Kalimat-kalimat sindirian suap untuk menjadi Kepala OPD, terdengar oleh publik. Mulai dari plesetan rekening menjadi reken ning hingga nilai suap yang mencapai Rp 300 juta untuk tempat basah.
Menyikapi hal itu, Ketua LSM Lasbira, Erfan Lelor, mengaku sangat kecewa. Karena janji yang dijual saat kampanye dalam Pilbup, tidak ada jual-beli jabatan. Sangat kontradiksi dengan realita saat ini. “Saya juga mendapat informasi jual-beli jabatan tersebut. Tapi sayang. ‘korban’ tidak ada yang berani angkat suara. Seluruh kandidat yang dilantik, diduga menyogok,” keluh Erfan, saat ngobrol dengan Memo X.
Bahkan, lanjut Erfan, temuan timnya dilapangan, ada pejabat, H-2 masih terkabar akan dilantik akan menjadi Kepala OPD tertentu. Tapi saat pelantikan, yang bersangkutan menjadi Kepala OPD lain, dan ini bukan hanya 1 orang, tapi sejumlah pejabat yang menjadi ‘korban’.

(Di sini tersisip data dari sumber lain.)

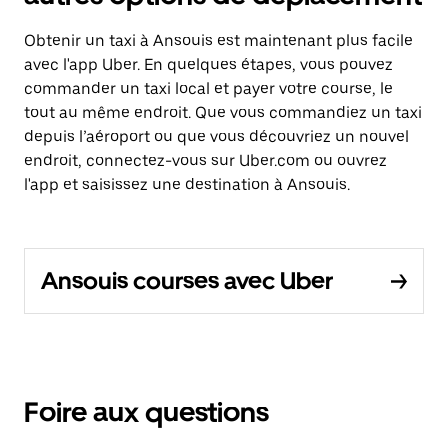
Obtenir un taxi à Ansouis est maintenant plus facile
avec l'app Uber. En quelques étapes, vous pouvez
commander un taxi local et payer votre course, le
tout au même endroit. Que vous commandiez un taxi
depuis l’aéroport ou que vous découvriez un nouvel
endroit, connectez-vous sur Uber.com ou ouvrez
l'app et saisissez une destination à Ansouis.
Ansouis courses avec Uber
Foire aux questions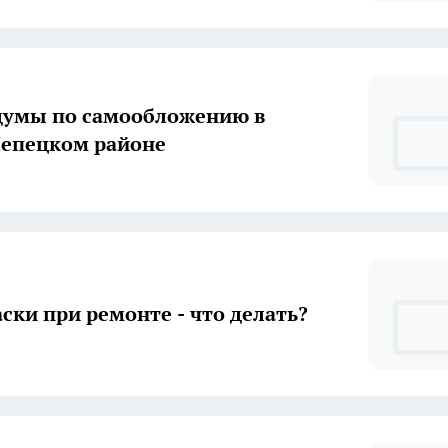
думы по самообложению в
епецком районе
аски при ремонте - что делать?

Ditambahkan, yang lebih norak lagi, diduga Baperjakat diintervensi oleh oknum Politisi. Pada saat penentuan ahir, malam Jum’at (pelantikan hari Jum’at, red), nama-nama pejabat yang dilantik sudah tersusun rapi.
Tapi, oleh oknum politisi tersebut, nama-nama pejabat yang akan dilantik dirubah. Kehadirannya yang mendadak di ruang rapat Baperjakat dipertanyakan kapasitasnya, tapi tidak bergeming. Pada saat Baperjakat akan minta persetujuan Bupati nama-nama pejabat yang akan dilantik, oknum Politisi tersebut terus membuntuti. “Ternyata Bupati lebih menuruti kemauan oknum politisi tersebut ketimbang hasil keputusan Baperjakat. Saya akan terus berupaya, agar kasus politik ini ditangani secara hukum,” keluh Erfan. (sam/mzm)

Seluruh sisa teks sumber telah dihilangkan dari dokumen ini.